- [What you should do]: Format the data from its start through the line containing "facendoli sperimentare con" as a Markdown table with the columns "Row" and "Text line", numbering each row and skipping any blank lines. Leave the pictures out of the answer.

Stored data entries:
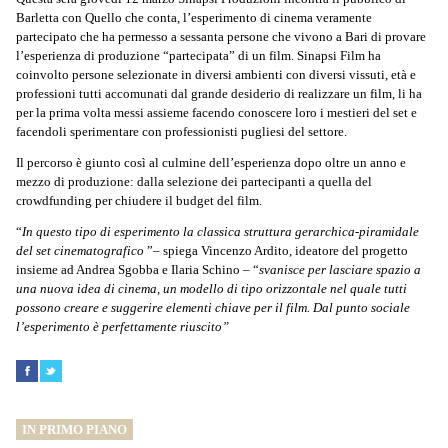
Barletta con Quello che conta, l’esperimento di cinema veramente
partecipato che ha permesso a sessanta persone che vivono a Bari di provare
l’esperienza di produzione “partecipata” di un film. Sinapsi Film ha
coinvolto persone selezionate in diversi ambienti con diversi vissuti, età e
professioni tutti accomunati dal grande desiderio di realizzare un film, li ha
per la prima volta messi assieme facendo conoscere loro i mestieri del set e
facendoli sperimentare con professionisti pugliesi del settore.
Il percorso è giunto così al culmine dell’esperienza dopo oltre un anno e
mezzo di produzione: dalla selezione dei partecipanti a quella del
crowdfunding per chiudere il budget del film.
“
In questo tipo di esperimento la classica struttura gerarchica-piramidale
del set cinematografico
”– spiega Vincenzo Ardito, ideatore del progetto
insieme ad Andrea Sgobba e Ilaria Schino – “
svanisce per lasciare spazio a
una nuova idea di cinema, un modello di tipo orizzontale nel quale tutti
possono creare e suggerire elementi chiave per il film. Dal punto sociale
l’esperimento è perfettamente riuscito”
IN PRIMO PIANO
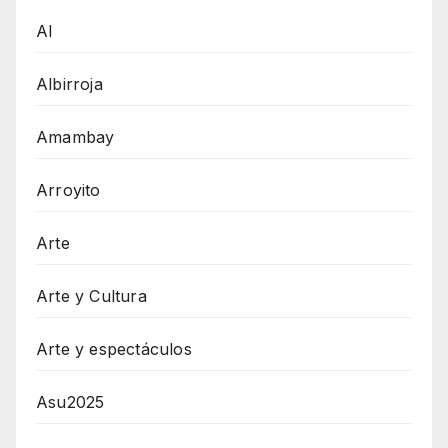
AI
Albirroja
Amambay
Arroyito
Arte
Arte y Cultura
Arte y espectáculos
Asu2025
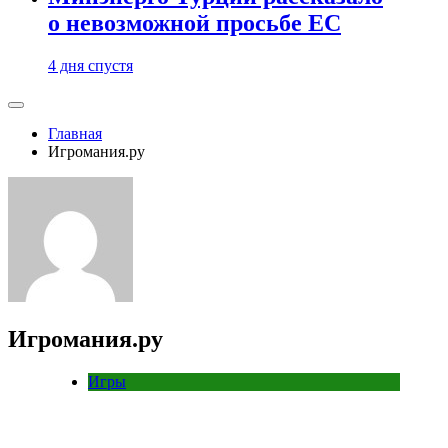
о невозможной просьбе ЕС
4 дня спустя
Главная
Игромания.ру
Игромания.ру
Игры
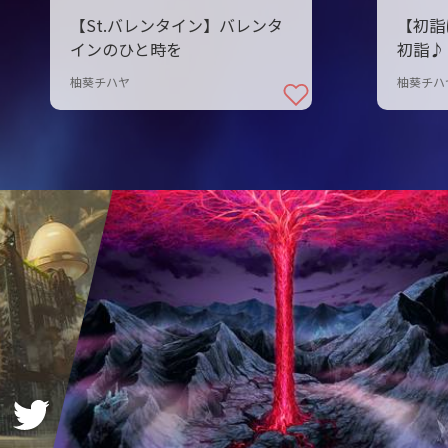
【St.バレンタイン】バレンタ
【初詣
インのひと時を
初詣♪
柚葵チハヤ
柚葵チハ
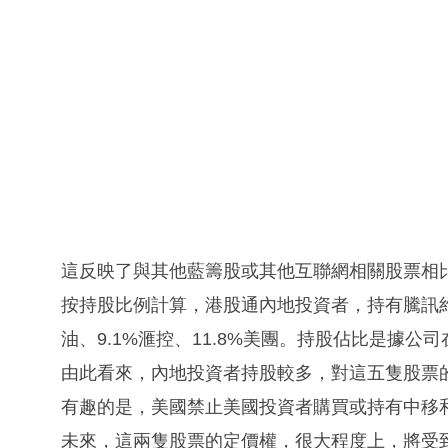
這反映了與其他藍籌股或其他互聯網相關股票相
按持股比例計算，港股通內地投資者，持有騰訊約9.
油、9.1%滙控、11.8%美團。持股佔比是據公
由此看來，內地投資者持股較多，對這五隻股票
有趣的是，美國禁止美國投資者購買或持有中移
未來，這兩隻股票的定價權，很大程度上，將受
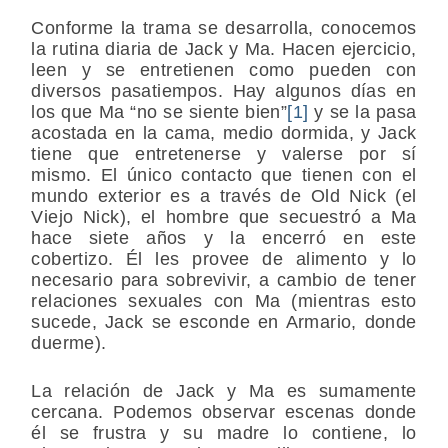
Conforme la trama se desarrolla, conocemos
la rutina diaria de Jack y Ma. Hacen ejercicio,
leen y se entretienen como pueden con
diversos pasatiempos. Hay algunos días en
los que Ma “no se siente bien”
[1]
y se la pasa
acostada en la cama, medio dormida, y Jack
tiene que entretenerse y valerse por sí
mismo. El único contacto que tienen con el
mundo exterior es a través de Old Nick (el
Viejo Nick), el hombre que secuestró a Ma
hace siete años y la encerró en este
cobertizo. Él les provee de alimento y lo
necesario para sobrevivir, a cambio de tener
relaciones sexuales con Ma (mientras esto
sucede, Jack se esconde en Armario, donde
duerme).
La relación de Jack y Ma es sumamente
cercana. Podemos observar escenas donde
él se frustra y su madre lo contiene, lo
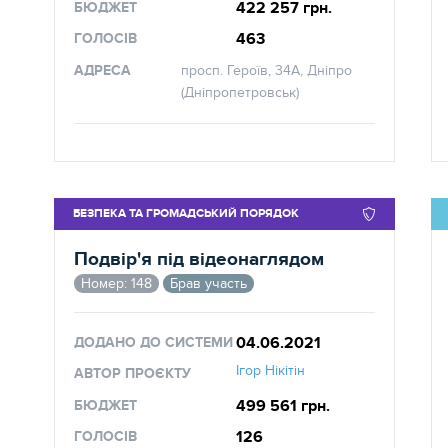
422 257 грн.
БЮДЖЕТ
463
ГОЛОСІВ
АДРЕСА
просп. Героїв, 34А, Дніпро
(Дніпропетровськ)
БЕЗПЕКА ТА ГРОМАДСЬКИЙ ПОРЯДОК
Подвір'я під відеонаглядом
Номер: 148
Брав участь
04.06.2021
ДОДАНО ДО СИСТЕМИ
Ігор Нікітін
АВТОР ПРОЄКТУ
499 561 грн.
БЮДЖЕТ
126
ГОЛОСІВ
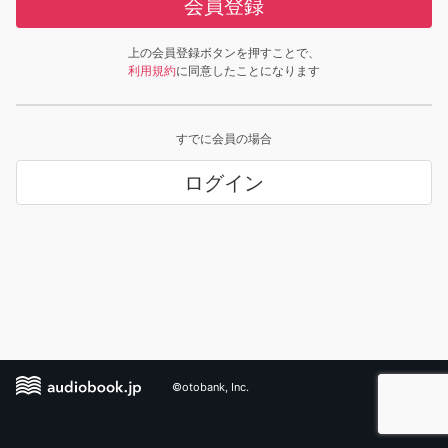
会員登録
上の会員登録ボタンを押すことで、
利用規約
に同意したことになります
すでに会員の場合
ログイン
©otobank, Inc.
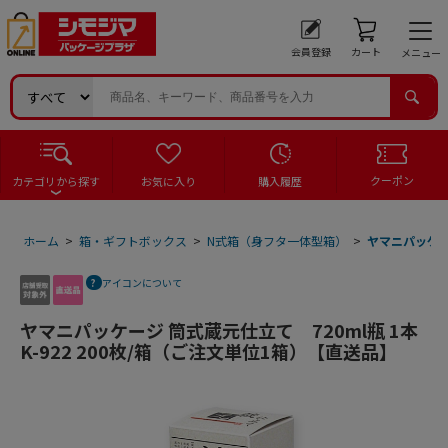
会員登録
カート
メニュー
クーポン
カテゴリから探す
お気に入り
購入履歴
ホーム
>
箱・ギフトボックス
>
N式箱（身フタ一体型箱）
>
ヤマニパッケージ
アイコンについて
ヤマニパッケージ 筒式蔵元仕立て 720ml瓶 1本
K-922 200枚/箱（ご注文単位1箱）【直送品】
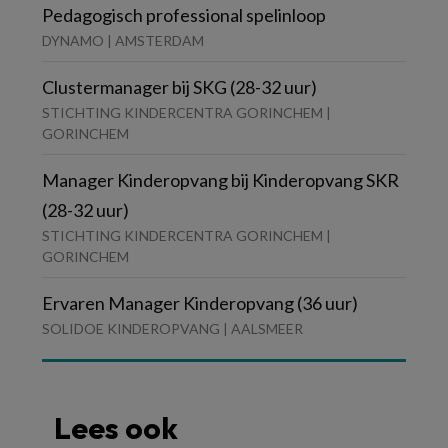
Pedagogisch professional spelinloop
DYNAMO | AMSTERDAM
Clustermanager bij SKG (28-32 uur)
STICHTING KINDERCENTRA GORINCHEM |
GORINCHEM
Manager Kinderopvang bij Kinderopvang SKR
(28-32 uur)
STICHTING KINDERCENTRA GORINCHEM |
GORINCHEM
Ervaren Manager Kinderopvang (36 uur)
SOLIDOE KINDEROPVANG | AALSMEER
Lees ook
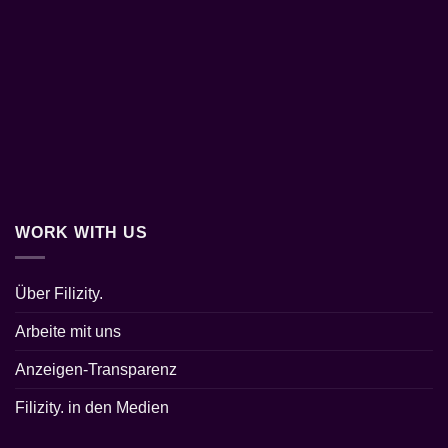
WORK WITH US
Über Filizity.
Arbeite mit uns
Anzeigen-Transparenz
Filizity. in den Medien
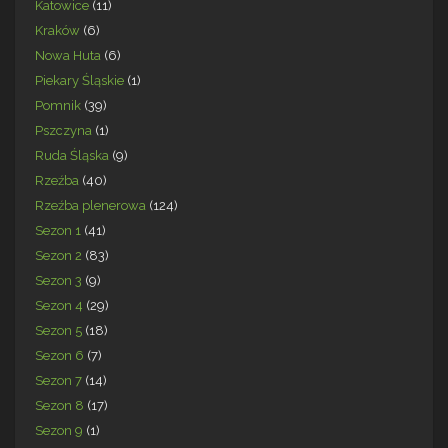
Katowice
(11)
Kraków
(6)
Nowa Huta
(6)
Piekary Śląskie
(1)
Pomnik
(39)
Pszczyna
(1)
Ruda Śląska
(9)
Rzeźba
(40)
Rzeźba plenerowa
(124)
Sezon 1
(41)
Sezon 2
(83)
Sezon 3
(9)
Sezon 4
(29)
Sezon 5
(18)
Sezon 6
(7)
Sezon 7
(14)
Sezon 8
(17)
Sezon 9
(1)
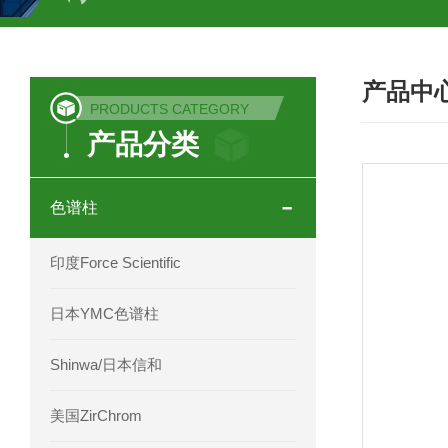
COSMOSIL UHPLC C18色谱柱
CO
产品中
COSMOSIL 1.8PBr五溴苯基色谱柱
PRODUCTS CATEGORY
产品分类
菟丝子 柠檬黄色谱柱
茜草色谱柱
印度Force Scientific Aventurus色谱柱
色谱柱
印度Force Scientific Rubitas色谱柱
印度Force Scientific
印度Force Scientific Qualitas色谱柱
日本YMC色谱柱
印度Force Scientific Sapphirus色谱柱
Shinwa/日本信和
印度Force Scientific Endurus系列色谱
美国ZirChrom
Phenomenex 气相色谱柱7HG-G013-11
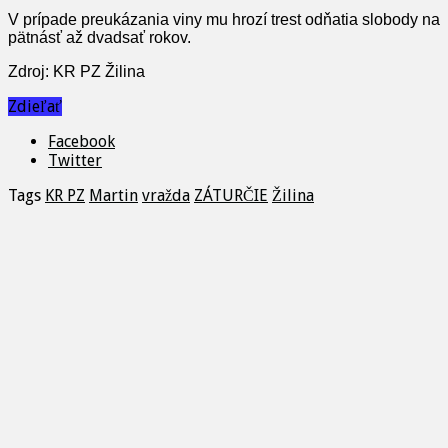
V prípade preukázania viny mu hrozí trest odňatia slobody na
pätnásť až dvadsať rokov.
Zdroj: KR PZ Žilina
Zdieľať
Facebook
Twitter
Tags
KR PZ
Martin
vražda
ZÁTURČIE
Žilina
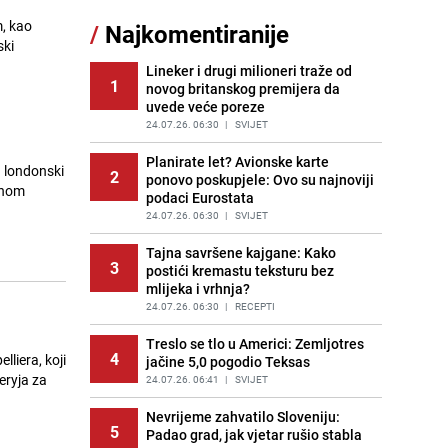
11
čokolade i kokosa bez pečenja,
m, kao
/
Najkomentiranije
jednostavan desert bez imalo muke
ski
PRIJE 2 DANA
|
RECEPTI
Lineker i drugi milioneri traže od
1
novog britanskog premijera da
Pojavili su vam se mravi u kući? Bez
12
uvede veće poreze
brige, ovo su najbolji načini da ih se
riješite
24.07.26. 06:30
|
SVIJET
PRIJE 2 DANA
|
ŽIVOT I STIL
Planirate let? Avionske karte
a londonski
2
ponovo poskupjele: Ovo su najnoviji
Kako izgleda travnjak stadiona
ionom
13
podaci Eurostata
Koševo nakon tri koncerta Dine
Merlina
24.07.26. 06:30
|
SVIJET
PRIJE 2 DANA
|
FOTO
Tajna savršene kajgane: Kako
3
postići kremastu teksturu bez
Tajna savršenog makedonskog
14
mlijeka i vrhnja?
ajvara: Stari recept za kremast i
bogat okus
24.07.26. 06:30
|
RECEPTI
PRIJE 1 DAN
|
RECEPTI
Treslo se tlo u Americi: Zemljotres
4
liera, koji
jačine 5,0 pogodio Teksas
Ogromna potrošnja vode u dijelu
15
eryja za
BiH: Inspektori krenuli u kontrole,
24.07.26. 06:41
|
SVIJET
slijede kazne
Nevrijeme zahvatilo Sloveniju:
PRIJE 2 DANA
|
BOSNA I HERCEGOVINA
5
Padao grad, jak vjetar rušio stabla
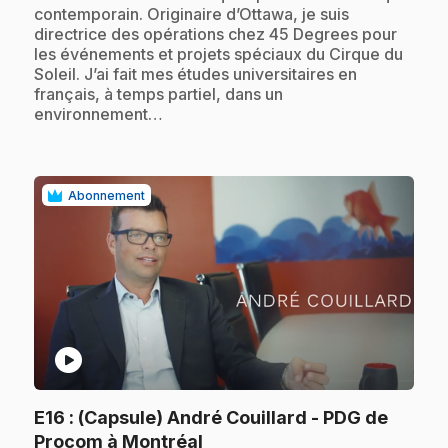
contemporain. Originaire d’Ottawa, je suis
directrice des opérations chez 45 Degrees pour
les événements et projets spéciaux du Cirque du
Soleil. J’ai fait mes études universitaires en
français, à temps partiel, dans un
environnement…
Abonnement
play_circle
E16
: (Capsule) André Couillard - PDG de
.
Procom à Montréal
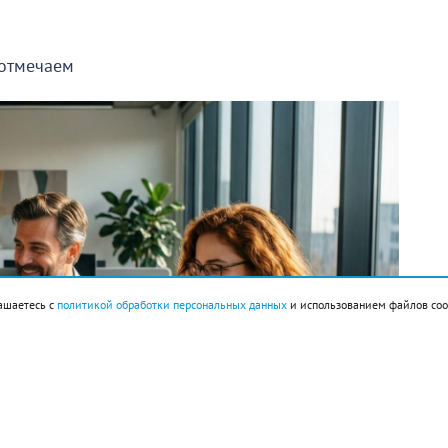
 отмечаем
ашаетесь с
политикой обработки персональных данных
и использованием файлов coo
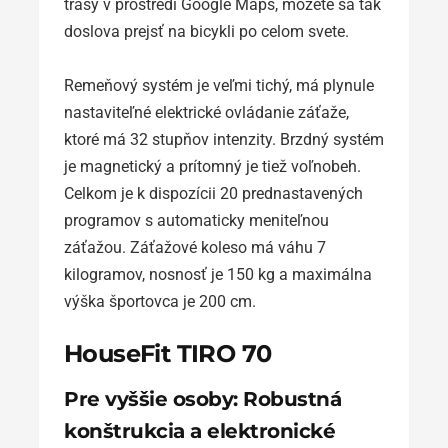
trasy v prostredí Google Maps, môžete sa tak
doslova prejsť na bicykli po celom svete.
Remeňový systém je veľmi tichý, má plynule
nastaviteľné elektrické ovládanie záťaže,
ktoré má 32 stupňov intenzity. Brzdný systém
je magnetický a prítomný je tiež voľnobeh.
Celkom je k dispozícii 20 prednastavených
programov s automaticky meniteľnou
záťažou. Záťažové koleso má váhu 7
kilogramov, nosnosť je 150 kg a maximálna
výška športovca je 200 cm.
HouseFit TIRO 70
Pre vyššie osoby: Robustná
konštrukcia a elektronické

- [Task response]:
| Row | Text line |
|---|---|
| 1 | Barletta con Quello che conta, l’esperimento di cinema veramente |
| 2 | partecipato che ha permesso a sessanta persone che vivono a Bari di provare |
| 3 | l’esperienza di produzione “partecipata” di un film. Sinapsi Film ha |
| 4 | coinvolto persone selezionate in diversi ambienti con diversi vissuti, età e |
| 5 | professioni tutti accomunati dal grande desiderio di realizzare un film, li ha |
| 6 | per la prima volta messi assieme facendo conoscere loro i mestieri del set e |
| 7 | facendoli sperimentare con professionisti pugliesi del settore. |